Joza Jacqueline, Burri Haran, Andrade Jason G, Linz Dominik, Ellenbogen Kenneth A, Vernooy Kevin
Department of Medicine, McGill University Health Center, Montreal, Quebec, Canada.
Cardiology Department, University Hospital of Geneva, Geneva, Switzerland.
Eur Heart J. 2024 Dec 7;45(46):4887-4901. doi: 10.1093/eurheartj/ehae656.
Despite key advances in catheter-based treatments, the management of persistent atrial fibrillation (AF) remains a therapeutic challenge in a significant subset of patients. While success rates have improved with repeat AF ablation procedures and the concurrent use of antiarrhythmic drugs, the likelihood of maintaining sinus rhythm during long-term follow-up is still limited. Atrioventricular node ablation (AVNA) has returned as a valuable treatment option given the recent developments in cardiac pacing. With the advent of conduction system pacing, AVNA has seen a revival where pacing-induced cardiomyopathy after AVNA is felt to be overcome. This review will discuss the role of permanent pacemaker implantation and AVNA for AF management in this new era of conduction system pacing. Specifically, this review will discuss the haemodynamic consequences of AF and the mechanisms through which 'pace-and-ablate therapy' enhances outcomes, analyse historical and more recent literature across various pacing methods, and work to identify patient groups that may benefit from earlier implementation of this approach.
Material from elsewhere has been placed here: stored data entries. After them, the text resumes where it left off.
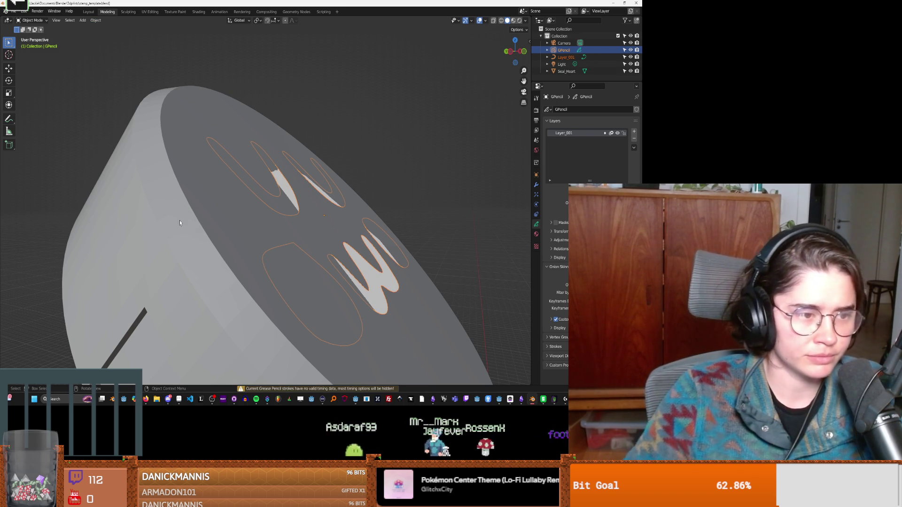
mouse_move(271, 238)
middle_mouse_down()
mouse_move(248, 254)
mouse_move(268, 258)
mouse_move(254, 252)
middle_mouse_up()
Rotate the lettering to lie over the disc face, then bring up its Set Origin options.
key("r")
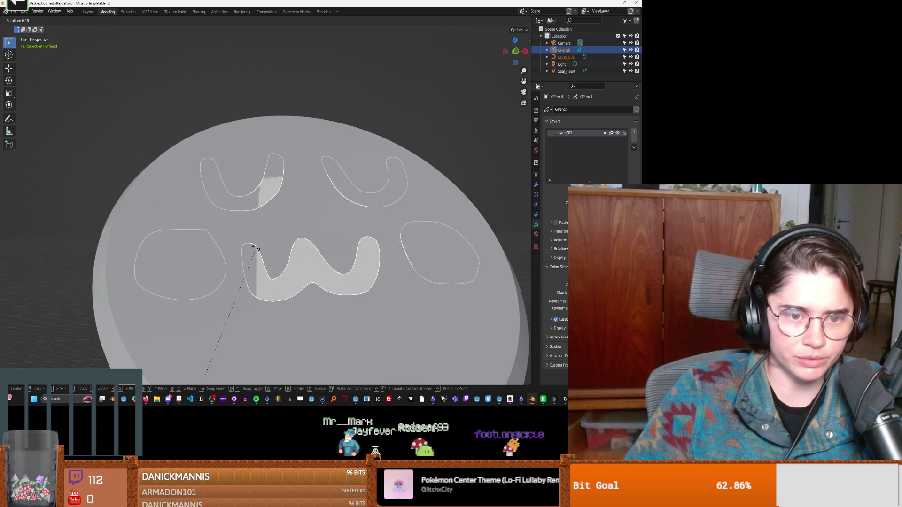
left_click(258, 249)
key("r")
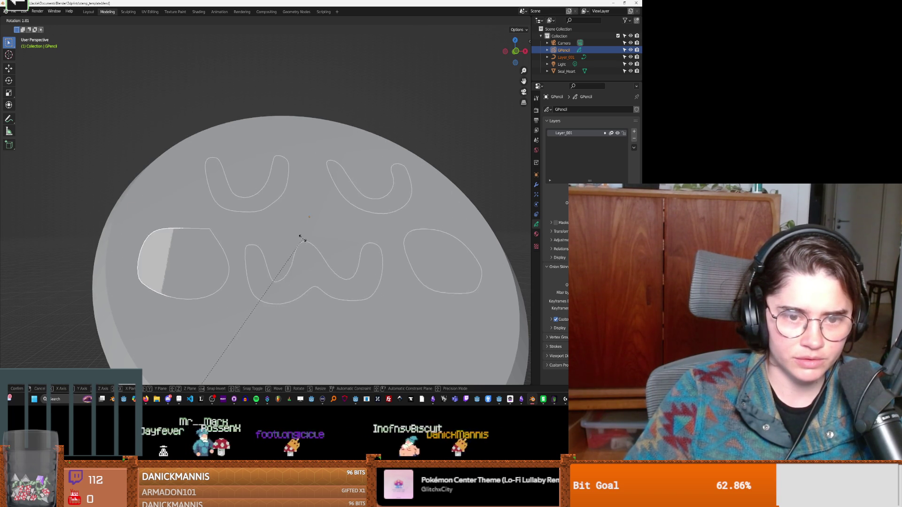
left_click(301, 239)
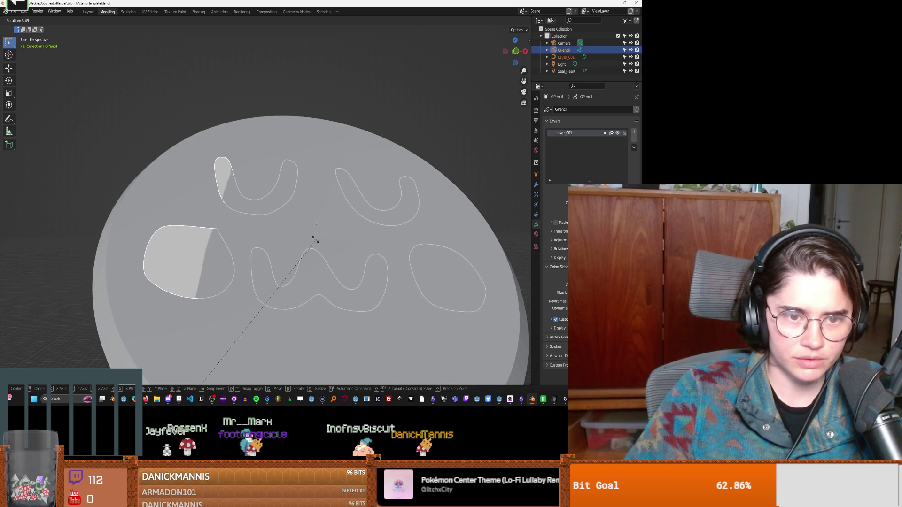
mouse_move(298, 237)
middle_mouse_down()
mouse_move(364, 233)
mouse_move(279, 258)
middle_mouse_up()
right_click(279, 259)
mouse_move(271, 252)
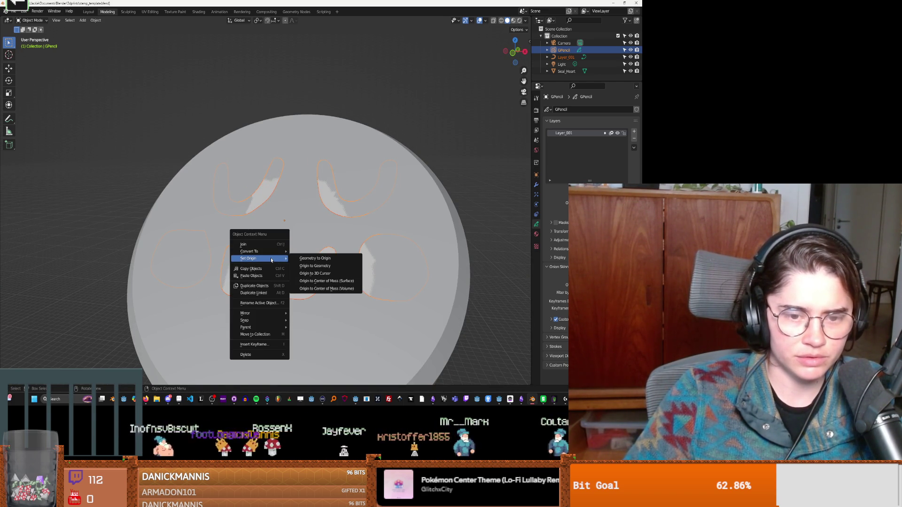
Set the origin to Center of Mass (Surface) and hide the GPencil lettering.
left_click(323, 283)
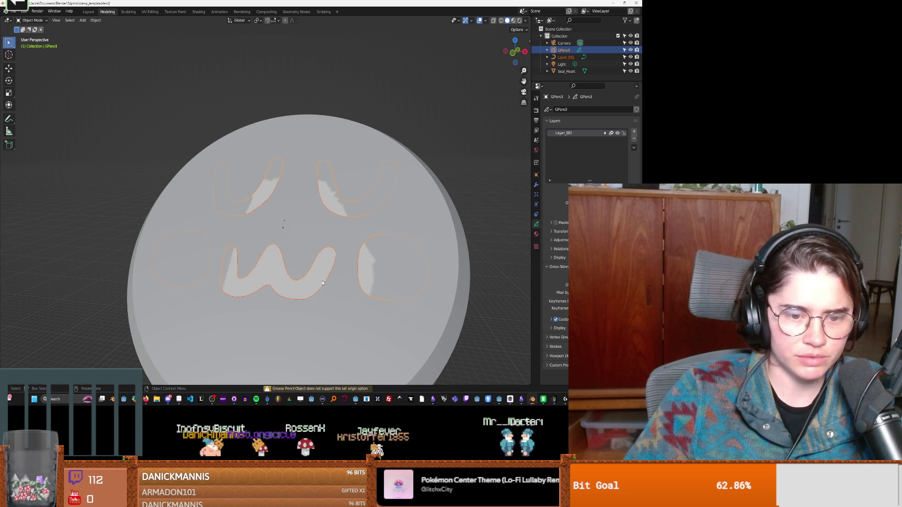
left_click(565, 57)
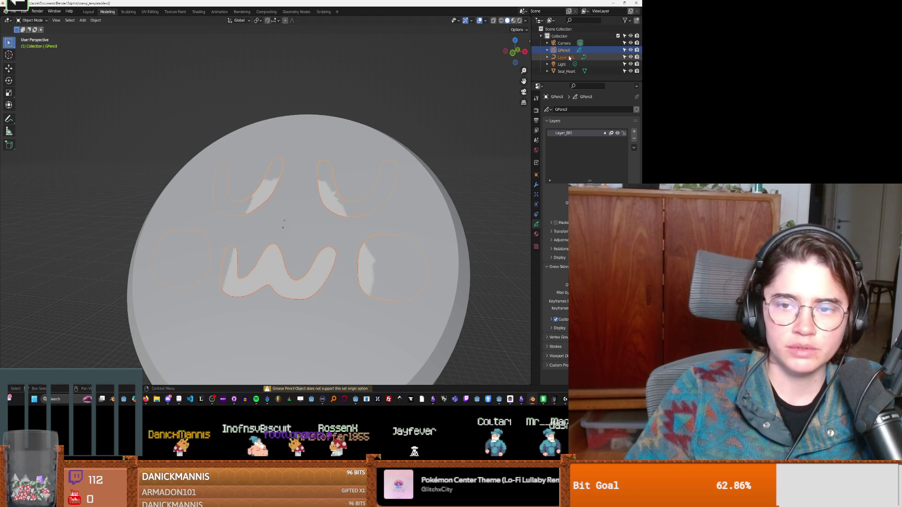
left_click(630, 50)
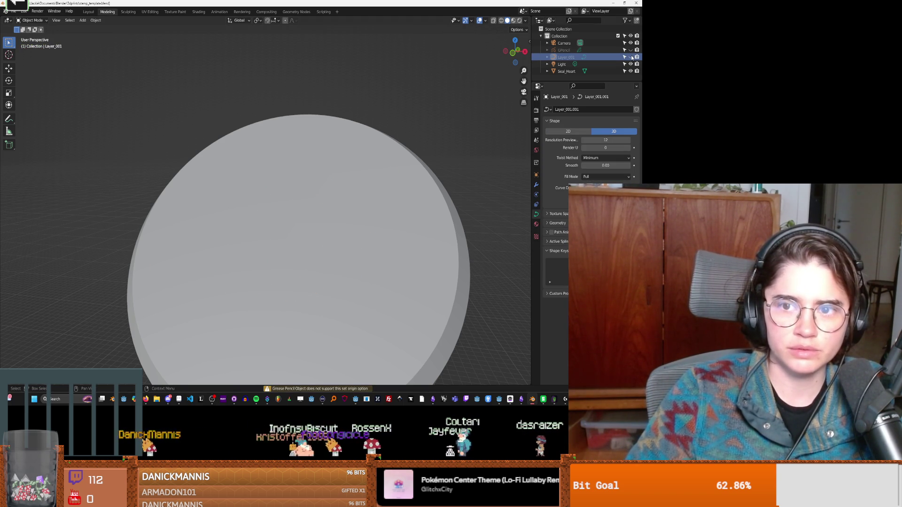
key("q")
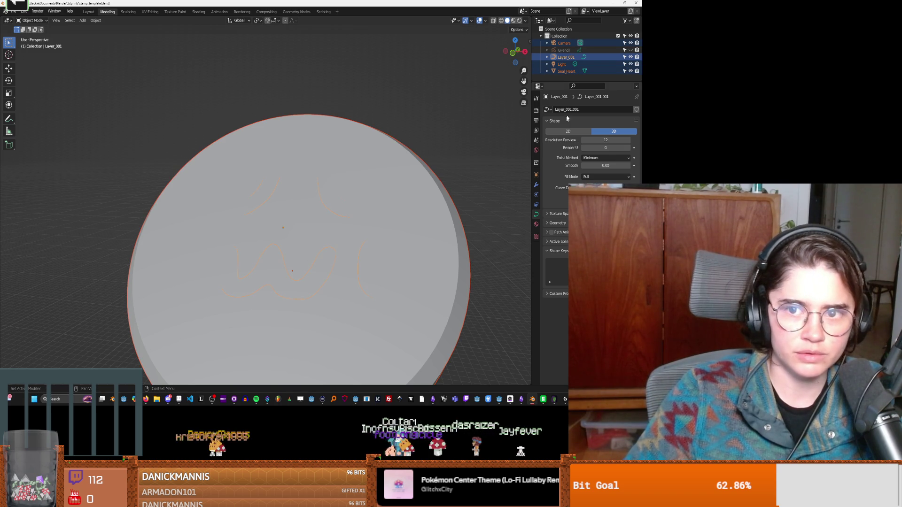
left_click(611, 57)
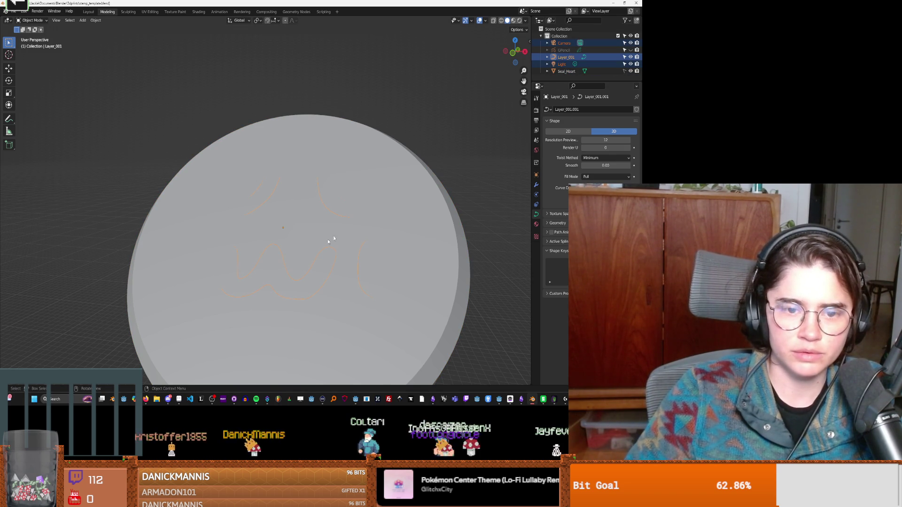
left_click(567, 65)
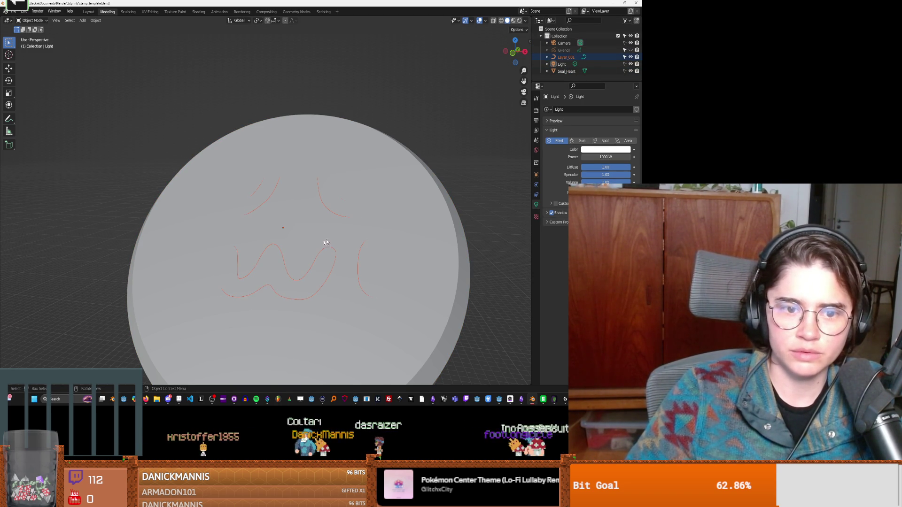
Reselect the Layer_001 letter curves in the viewport, ready to convert.
right_click(292, 262)
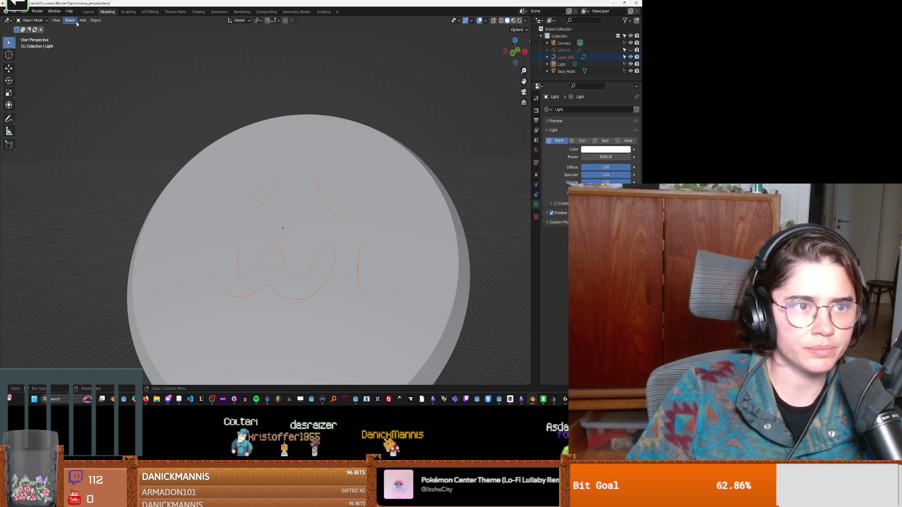
left_click(96, 20)
mouse_move(131, 232)
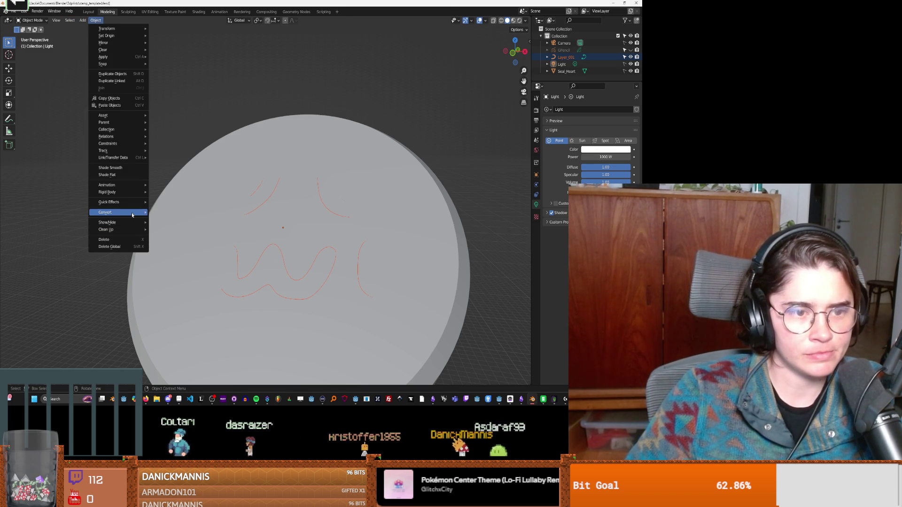
left_click(318, 259)
left_click(96, 20)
尽管基于导管的治疗取得了关键进展,但在相当一部分患者中,持续性心房颤动(AF)的管理仍然是一项治疗挑战。虽然重复房颤消融手术和同时使用抗心律失常药物提高了成功率,但在长期随访中维持窦性心律的可能性仍然有限。鉴于心脏起搏的最新进展,房室结消融(AVNA)已再次成为一种有价值的治疗选择。随着传导系统起搏的出现,AVNA得以复兴,人们认为它克服了AVNA术后的起搏诱导性心肌病。本综述将讨论在传导系统起搏的新时代,永久起搏器植入和AVNA在房颤管理中的作用。具体而言,本综述将讨论房颤的血流动力学后果以及“起搏并消融疗法”改善治疗效果的机制,分析各种起搏方法的历史和最新文献,并努力确定可能从早期实施这种方法中受益的患者群体。